"Who is this that looks forth like the dawn, fair as the moon, bright as the sun, terrible as an army with banners?"

Saturday, March 16, 2013

March 16, 1863. Fortifying Fairfax Station

"Monday. 16th. Cold but pleasant. There is enough hail on the ground to make it very good sledding. We are going to raise a liberty pole at Head-Quarters to hand out the Garrison flag."~ Diary of Oliver A. Browne, Co. K, 15th Regiment

"In camp near Fairfax Station, VA March 16th, 1863

"... My health is excellent, although my voice has not got its usual timbre, or fullness and seriousness. Week before last I drilled the regiment four successive days and I used it too much. I should not have done it but the Colonel was away and I wanted the practice. ...

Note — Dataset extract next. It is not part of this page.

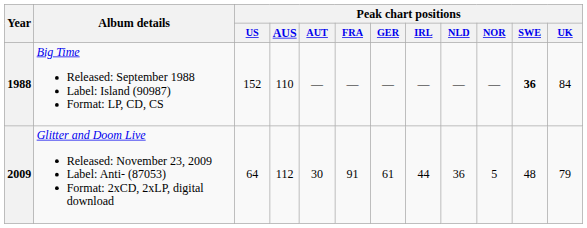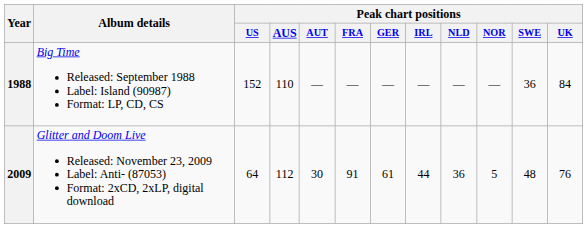1988 | Peak chart positions / SWE: bold -> normal
2009 | Peak chart positions / UK: 79 -> 76
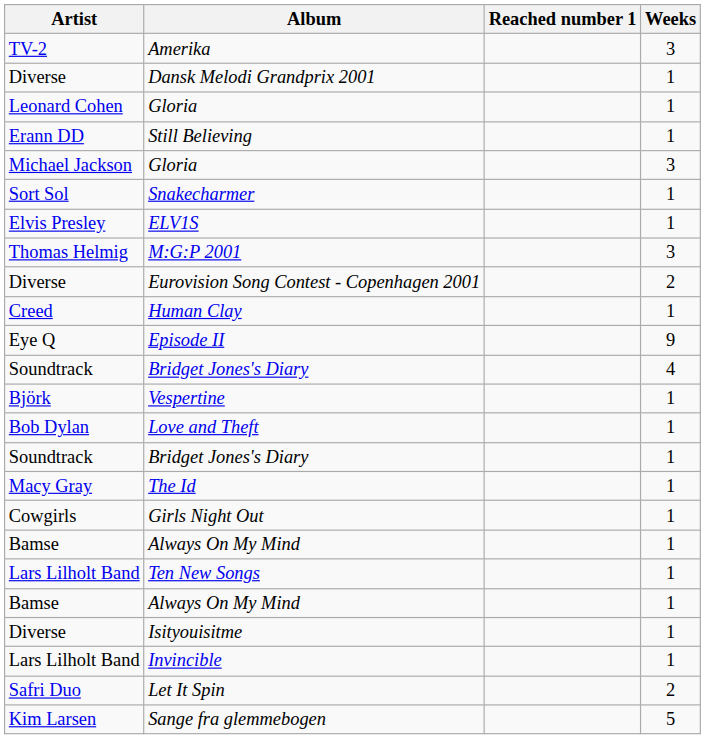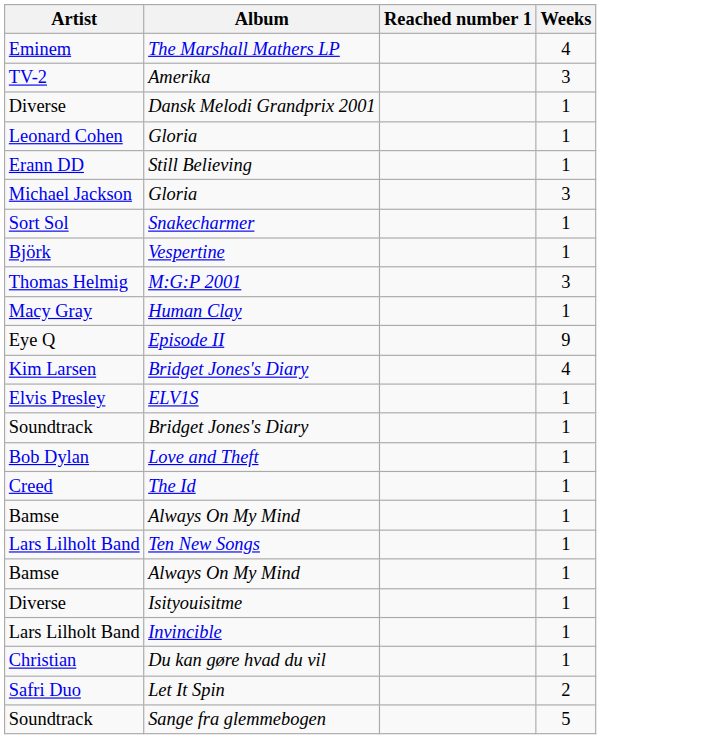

"During the last four days I have been engaged in commanding a detail of 600 men engaged in constructing rifle pits for the defense of Fairfax Station. I am engineer and all having made the plans, location, and all else without one visit or direction from the Colonel commanding the Brigade. It is new business, but by the time I get thorough I shall have learned something. I have now about ten days more of work planned out, including four redoubts for artillery. 

"I spent all day Sunday and most of my time evenings until 12 o’clock in making plans and specifications to guide the captains who immediately superintend the men. My outer lines on opposite sides of our camp are two miles apart so I have plenty of horseback exercise. At first it was contemplated to have a new officer detailed each day but after the first day the entire work was placed under my supervision. 

"When completed I shall have three to four miles of rifle pits for the defense of this important place, important because it is the entry point for the supplies of an army holding this section of Virginia.

"I  enclose one of a dozen or so copies of a profile view with measurements of a section of a rifle pit, representing one end of the embankment and ditches if cut down through perpendicularly, the main ditch on the miner side for the protection of the men and the step for them to stand on when firing. ...

"There is nothing of special interest here yet. Our regiments have not yet been called out, but we are living in a state of preparation for such an event. The rumors of rebel raids, and advances in this direction are not infrequent. There is little doubt that this country is infested with spies. 

"An expedition Saturday night under command of Lt. Vinton captured four citizens one of whom had admitted enough to a supposed confederate but really one of our spies to convict him I think. He will be sent to Washington unless the authorities permit us to try and hang him. He is in close custody.

"...Nothing has as yet been heard of the two Brattleboro boys captured with Gen. Stoughton. All the others including Abner White are quite well and looking finely. Nearly every man in the regiment is healthier than when at home.

"By the way I must not omit writing that yesterday - Sunday - was the most peculiar day of the season. Four inches of fine solid hail fell, and all the afternoon it came in a succession of showers accompanied with sharp lighting and almost continued thunder. It was a novel thunder storm, so very cold and sleety."
~ Lt. Col. Charles Cummings, Sixteenth Regiment, Letter  March 16, 1863. VHS.